Non-pregnant	6	57±3	52±5	46±4
Pregnant	10	72±3	62±3	ND

b Significantly different from control by Tukey’s test, p0.05

ND not determined

- Table 6: Effect of inhaled Carbon tetrachloride on absolute and relative liver weights

	Parameter	Control	334 ppm	1004 ppm
Following last exp., nonpregnant (n04)	Abs. liver weight, g, mean±SD	9.0 ±0.6	10.0 ±1.4	10.4 ±1.5
Six days after last Exposure, nonpregnant, (n=6)	Abs. liver weight, g, mean±SD	9.3 ±0.8	9.9 ±1.9	11.4 ±1.4
Six days after last Exposure, pregnant, (n=)	Abs. liver weight, g, mean±SD	14.7 ±1.2 (43)	14.9 ±2.1 (22)	14.8 ±2.4 (23)
Following last exposure, non pregnant (n=4)	Rel. liver weight, mg liver/g bw, mean±SD	34 ±1	43 ±3b	49 ±4b
Six days after last exposure, nonpregnant, (n=6)	Rel. liver weight, mg liver/g bw, mean±SD	34 ±3	39 ±5	48 ±3b
Six days after last exposure, (n=   )	Rel. liver weight, mg liver/g bw, mean±SD	37 ±3 (43)	40 ±3b (22)	45 ±6b (23)
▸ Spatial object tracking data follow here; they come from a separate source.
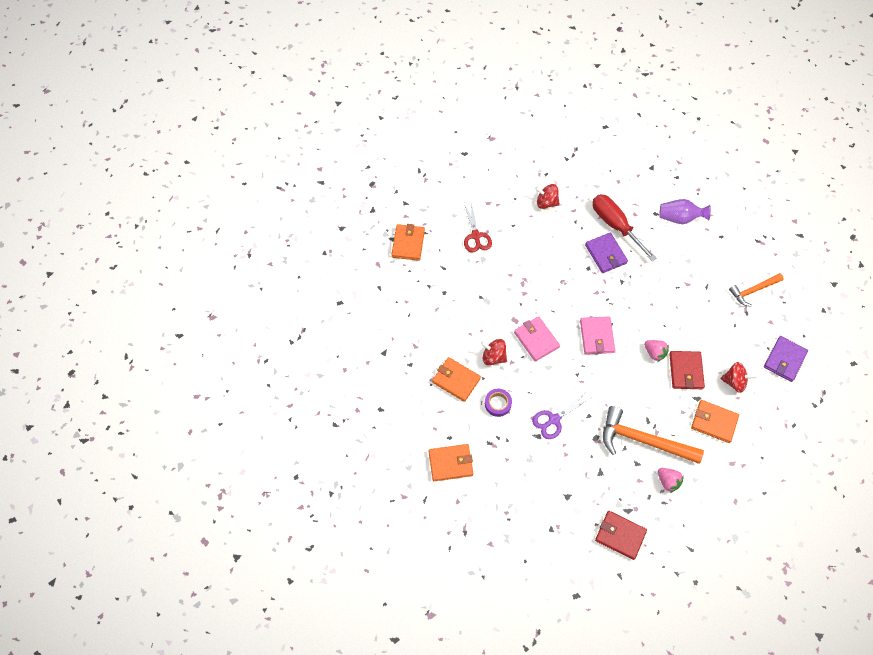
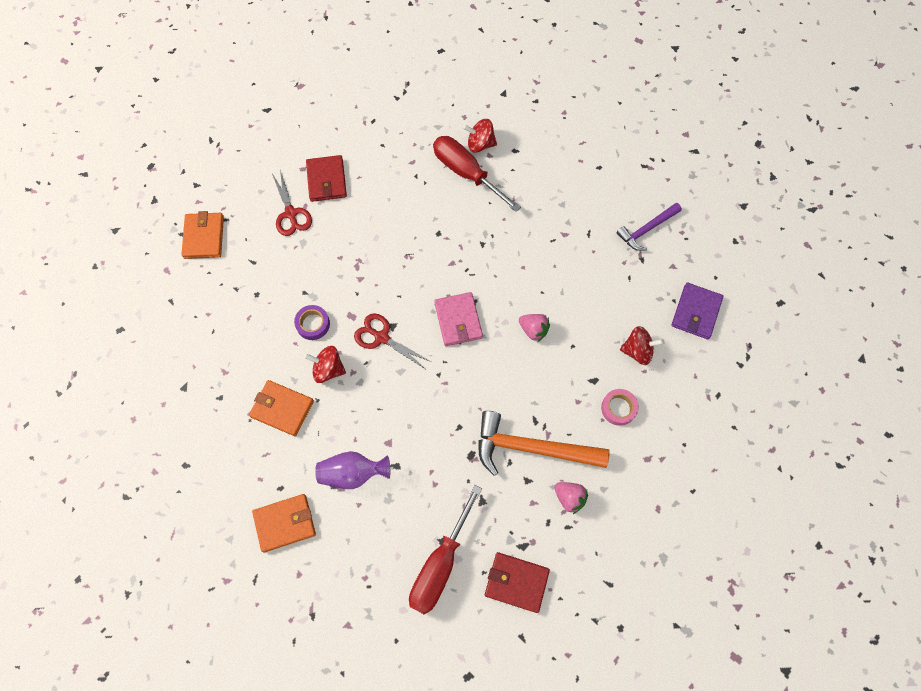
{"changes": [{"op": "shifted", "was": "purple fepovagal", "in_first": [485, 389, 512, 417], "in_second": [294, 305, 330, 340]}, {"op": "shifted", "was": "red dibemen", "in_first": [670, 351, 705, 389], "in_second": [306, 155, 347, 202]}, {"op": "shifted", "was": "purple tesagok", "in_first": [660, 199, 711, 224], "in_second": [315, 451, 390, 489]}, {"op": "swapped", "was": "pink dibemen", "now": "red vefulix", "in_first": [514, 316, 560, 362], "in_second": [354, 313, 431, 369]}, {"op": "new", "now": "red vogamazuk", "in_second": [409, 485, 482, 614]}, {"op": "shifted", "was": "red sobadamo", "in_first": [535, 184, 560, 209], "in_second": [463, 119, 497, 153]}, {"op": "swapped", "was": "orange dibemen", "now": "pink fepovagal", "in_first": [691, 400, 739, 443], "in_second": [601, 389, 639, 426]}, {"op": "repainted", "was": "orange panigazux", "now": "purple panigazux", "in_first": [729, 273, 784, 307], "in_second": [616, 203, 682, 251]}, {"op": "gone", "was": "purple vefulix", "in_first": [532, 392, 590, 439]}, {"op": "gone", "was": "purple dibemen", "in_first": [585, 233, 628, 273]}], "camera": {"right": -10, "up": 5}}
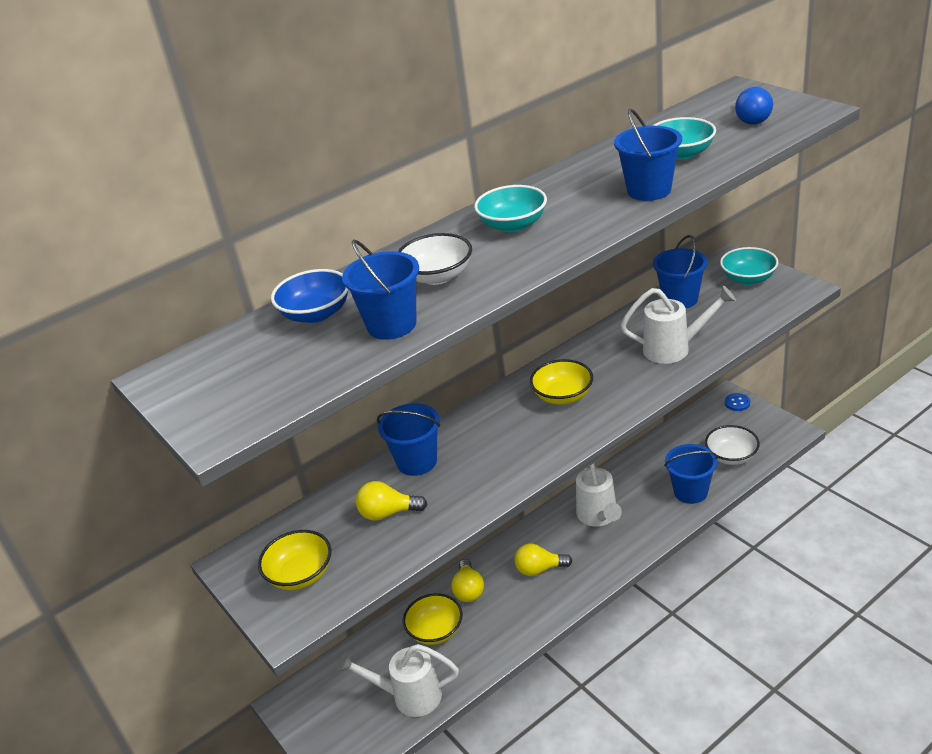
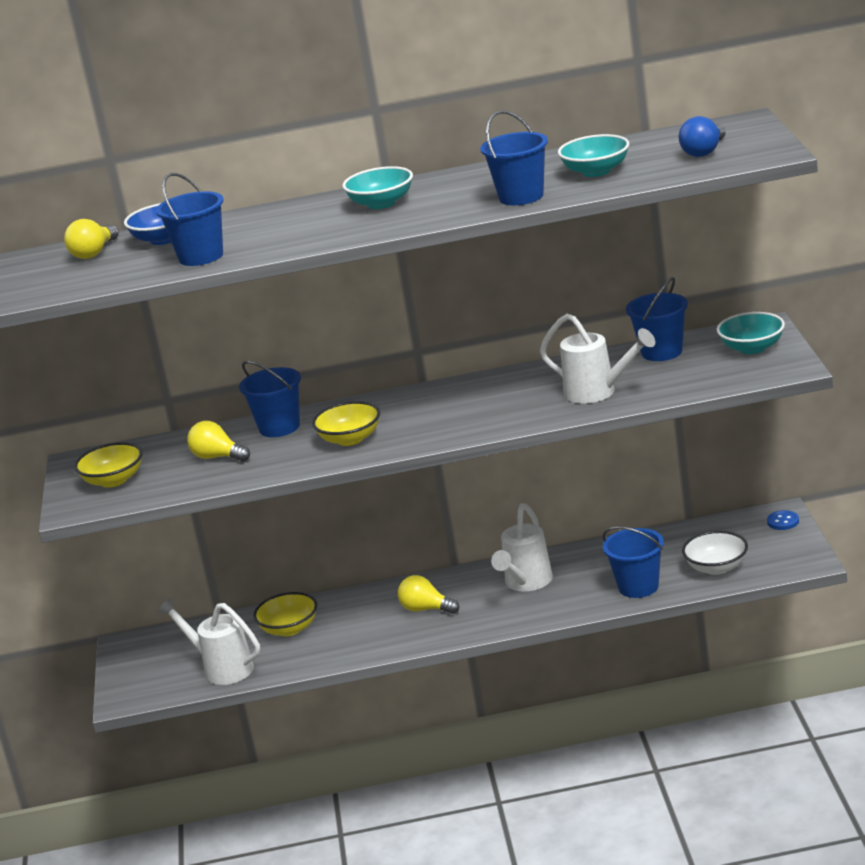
{"changes": [{"op": "shifted", "was": "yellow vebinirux", "in_first": [451, 559, 484, 602], "in_second": [64, 219, 119, 259]}, {"op": "shifted", "was": "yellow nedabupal", "in_first": [530, 359, 593, 405], "in_second": [312, 401, 380, 446]}, {"op": "gone", "was": "white nedabupal", "in_first": [397, 233, 472, 285]}], "camera": {"right": 30, "up": -10}}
b Significantly different from control by Dunnett’s test, p< 0.05

- Table 7: Summary of the toxicity of inhaled Carbon tetrachloride to pregnant rats

	334 ppm	1004 ppm
Embryo- and fetotoxicity
Resorptions	--	--
Fetal body measurements	dec	dec
Incidence of:
Gross anomalies	--	--
Skeletal anomalies	inc	inc
Soft tissue anomalies	inc	--
Maternal toxicity
Weight gain during gestation	dec	dec
Feed consumption	dec	dec
Conception rate	--	--
No. of implantations	--	--
Litter size	--	--
SGPT activity	inc	inc
Absolute liver weight	--	--
Relative liver weight	inc	inc
Gross liver pathology	inc	inc
Demeanor	--	--

Applicant's summary and conclusion

Conclusions:

Inhalation exposure of pregnant rats to carbon tetra chloride at levels of 300 and 1000 ppm resulted in maternal toxicity and retarded foetal development. No teratogenic effects were reported.

Executive summary:

Sprague Dawley rats were exposed by inhalation to 300 or 1000 ppm carbon tetrachloride for 7h/day on days 6-15 of pregnancy. During the dosing period, food consumption by the dams was markedly reduced, resulting in a mean decrease in body weight of 7% (300 ppm) and 15% (1000 ppm) by day 21 in comparison with controls. Evidence of maternal hepatotoxicity was seen in both groups; serum glutamic-pyruvic transaminase (SGPT) was significantly elevated during exposure but had returned to normal by day 21 when relative liver weights were significantly increased but absolute weights unchanged. There was no statistically significant effect on resorptions though 1/23 litters was fully resorbed in the 1000 ppm group. No gross external abnormalities were seen in any group. The data on internal and skeletal anomalies is estimated difficult to evaluate: only information on the number and percentage of litters affected is given, with no data on the numbers of fetuses affected. However, no significant increases in anomalies are reported, except for subcutaneous oedema in the 300 ppm group and sternebral anomalies in the 1000 ppm group. These increases are unlikely to be of any biological significance since oedema was not significantly elevated in the 1000 ppm group and the incidence of sternebral anomalies varied considerably in the two control groups. Fetal body weight and crown-rump length were significantly decreased in a dose related manner but this is not unexpected in view of the severe effect on food consumption in the dams.